Kemudian ada metode menjebak pada suatu tempat, dimana terdapat
beberapa kamera yang selalu siap untuk menangkap aktivitas mereka.
Namun, akhirnya rasa putus asa dan frustasi selalu menghinggap di diri
mereka, ketika hasil ekspedisi selama ini yang mereka lakukan, belum
mendapat hasil yang memuaskan alias nihil.

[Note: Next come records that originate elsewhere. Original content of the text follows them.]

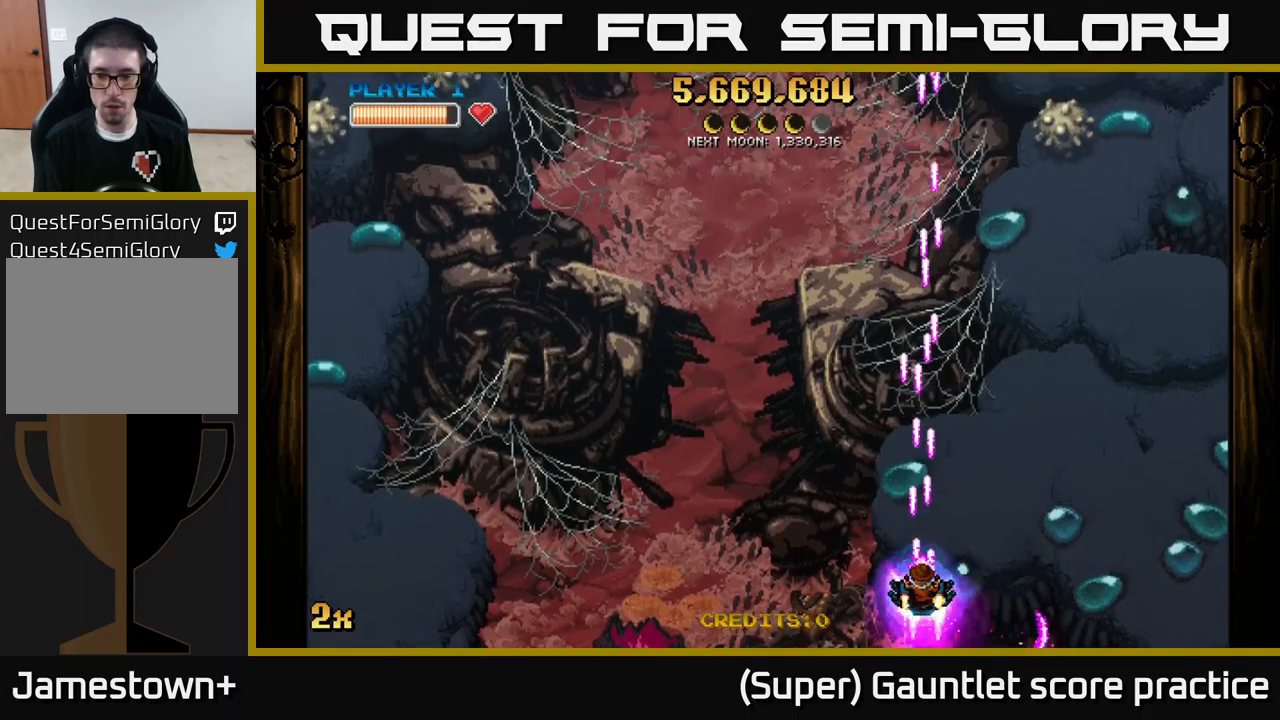
{"buttons": ["A"], "left_stick": "down-left", "events": [[200, "left_stick", "left"], [284, "left_stick", "down-left"]]}
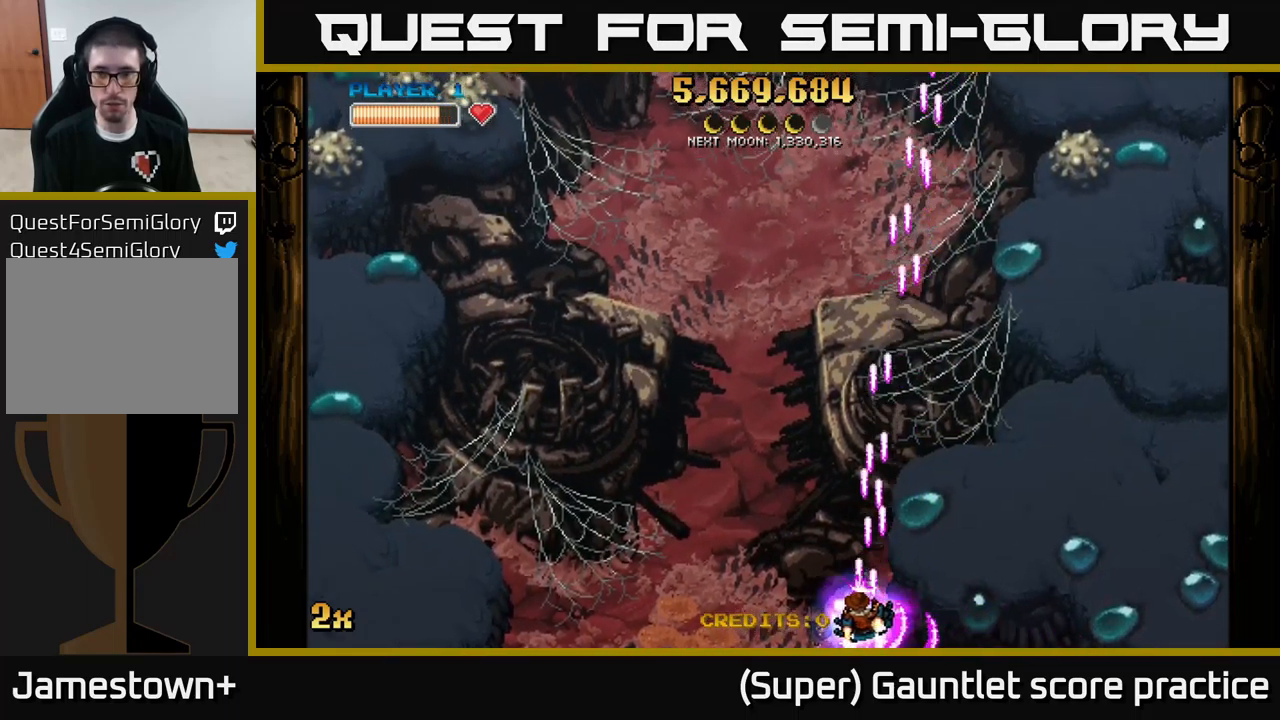
{"buttons": ["A", "X"], "left_stick": "up", "events": [[217, "left_stick", "down-right"], [384, "left_stick", "up-right"], [450, "left_stick", "up"], [500, "X", "down"]]}
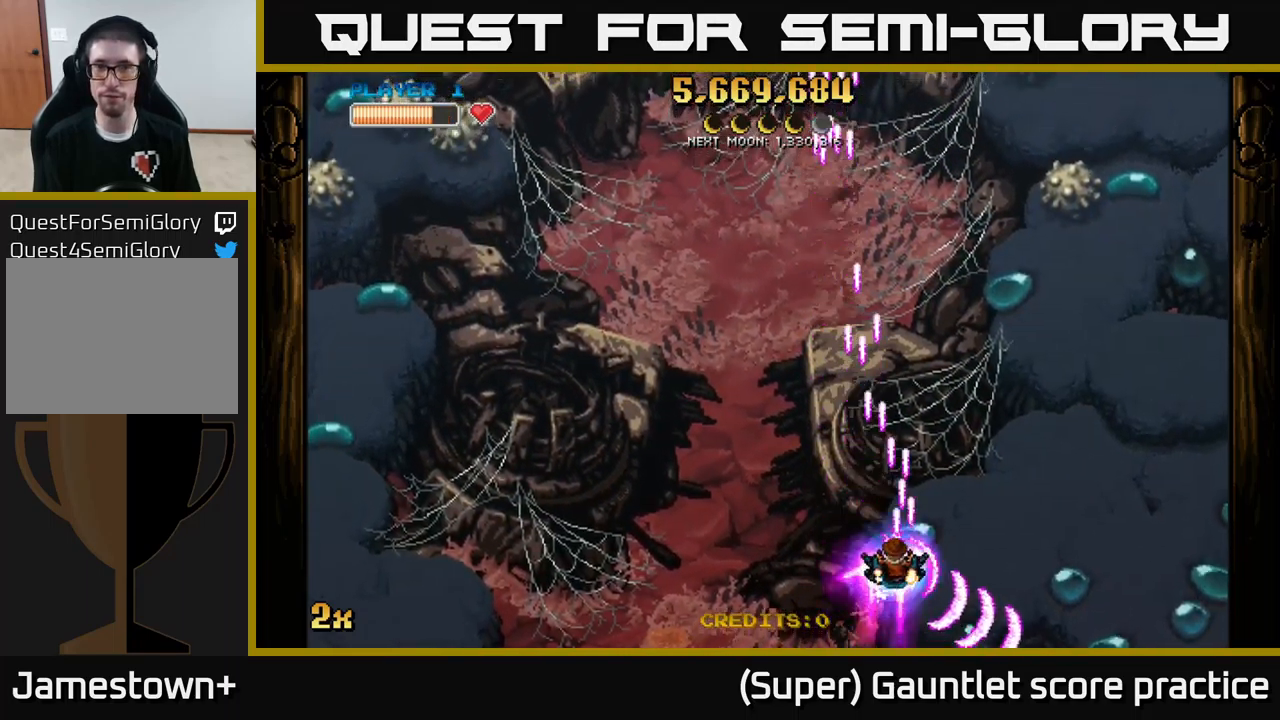
{"buttons": ["A"], "left_stick": "center", "events": [[300, "X", "up"], [500, "left_stick", "center"]]}
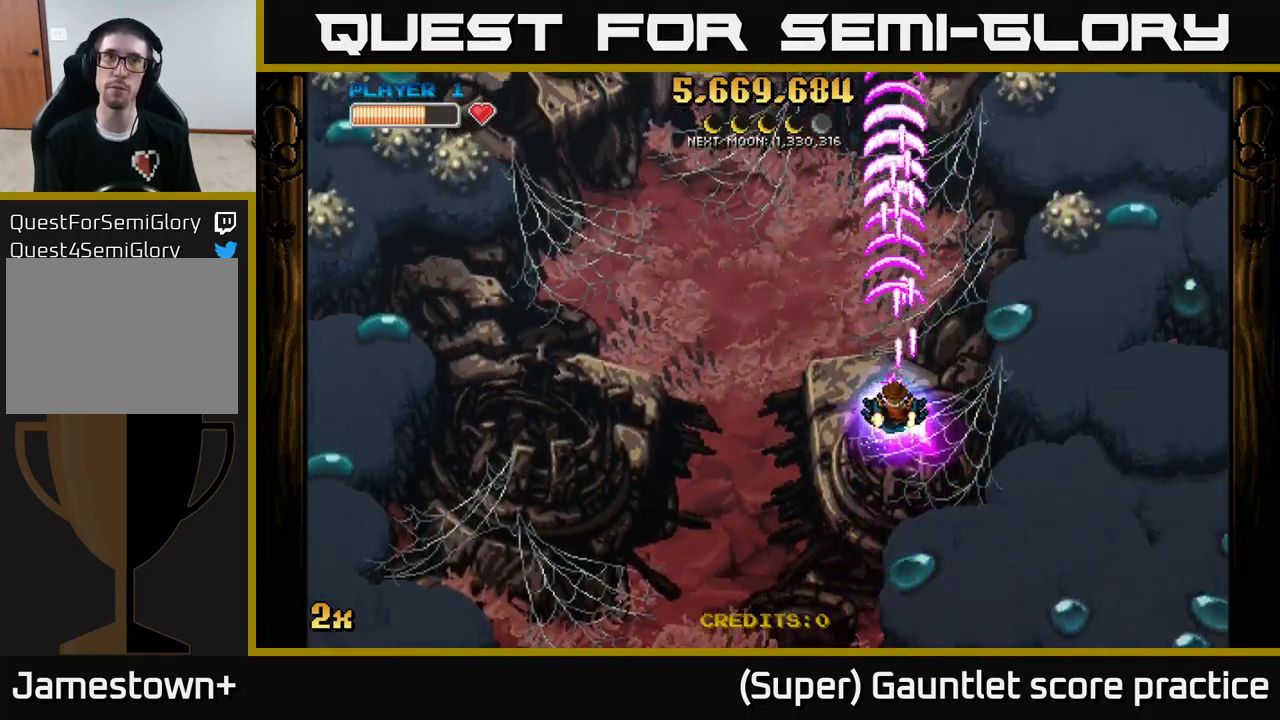
{"buttons": ["A"], "left_stick": "down", "events": [[450, "left_stick", "down"]]}
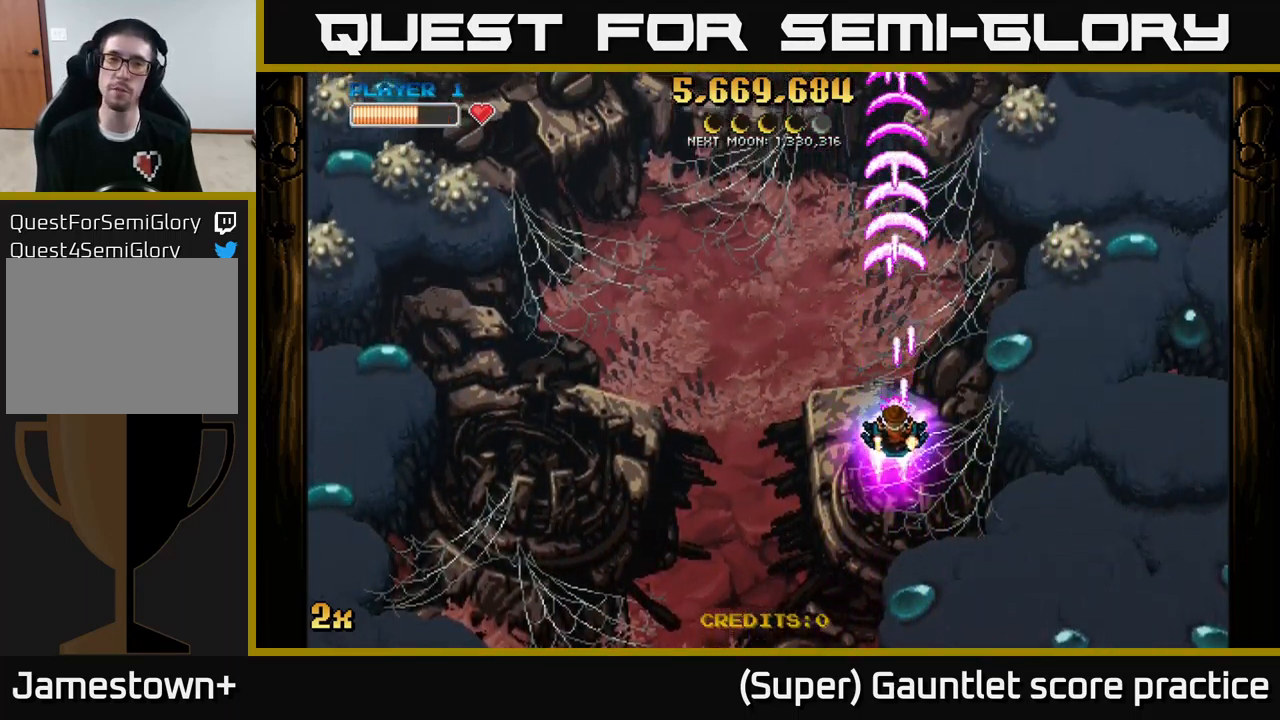
{"buttons": ["A"], "left_stick": "down-left", "events": [[200, "left_stick", "down-left"]]}
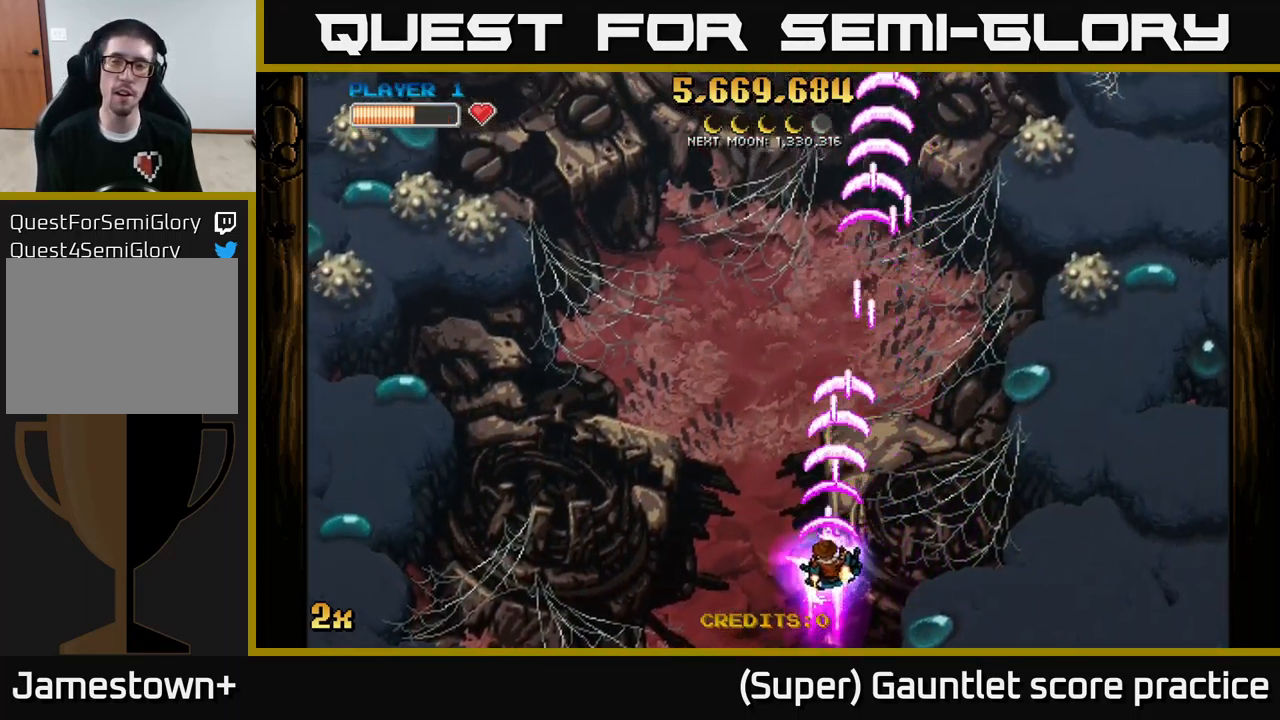
{"buttons": ["A"], "left_stick": "center", "events": [[34, "left_stick", "center"], [300, "left_stick", "down-left"], [500, "left_stick", "center"]]}
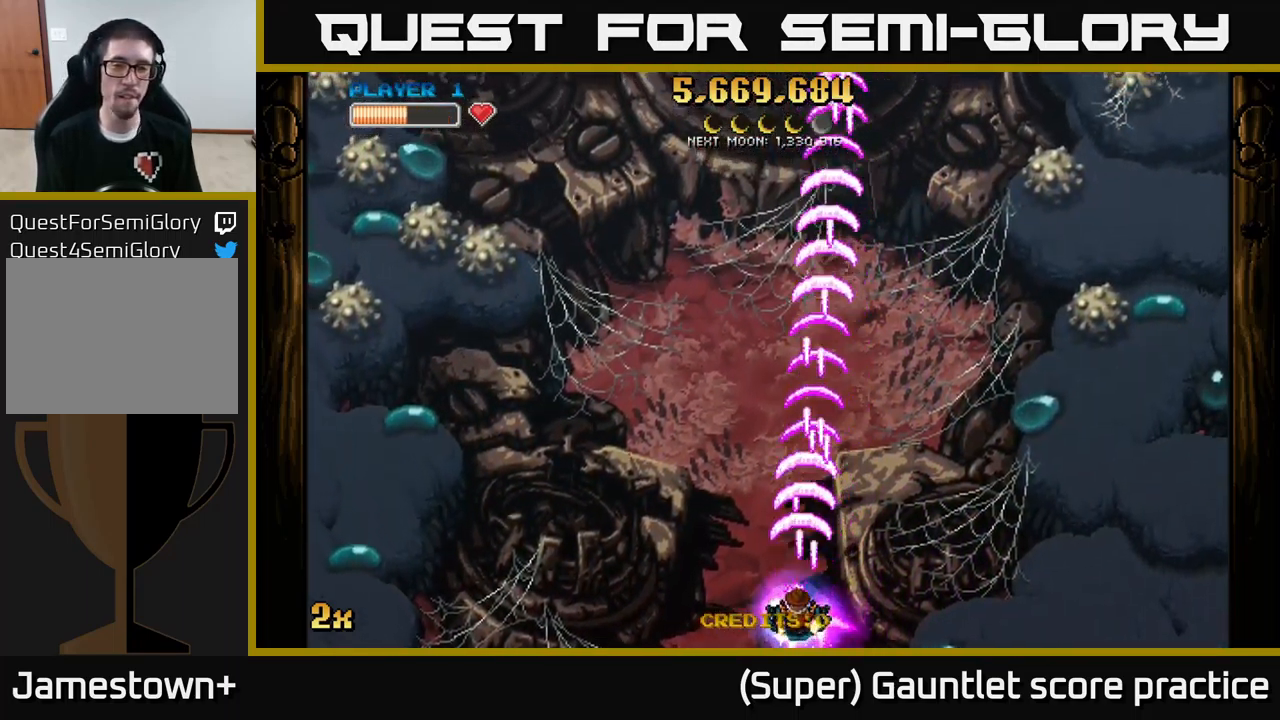
{"buttons": ["A"], "left_stick": "up", "events": [[17, "left_stick", "up"], [84, "X", "down"], [250, "X", "up"]]}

Beberapa pakar Cryptozoology
mengatakan, bahwa Orang Pendek mungkin memiliki hubungan yang hilang
dengan manusia. Apakah mereka merupakan sisa-sisa dari genus Australopithecus?
Banyak Paleontologiest
mengatakan, bahwa jika anggota Australopithecus masih ada yang bertahan
hidup hingga hari ini, maka mereka lebih suka digambarkan sebagai
seekor siamang.
Pertanyaan mengenai identitas Orang Pendek yang banyak
dikaitkan dengan genus Australopitechus ini, sedikit pudar dengan
ditemukannya fosil dari
beberapa spesies manusia kerdil di Flores beberapa waktu yang
lalu.
Fosil manusia-manusia kerdil “Hobbit”
berjalan tegak inilah yang kemudian disebut sebagai Homo Floresiensis. Ciri-ciri fisik
spesies ini sangat mirip dengan penggambaran mengenai Orang Pendek,
dimana mereka memiliki tinggi badan tidak lebih dari satu seperempat
meter, berjalan tegak dengan dua kaki, dan telah dapat mengembangkan
perkakas/alat berburu sederhana, serta telah mampu menciptakan api.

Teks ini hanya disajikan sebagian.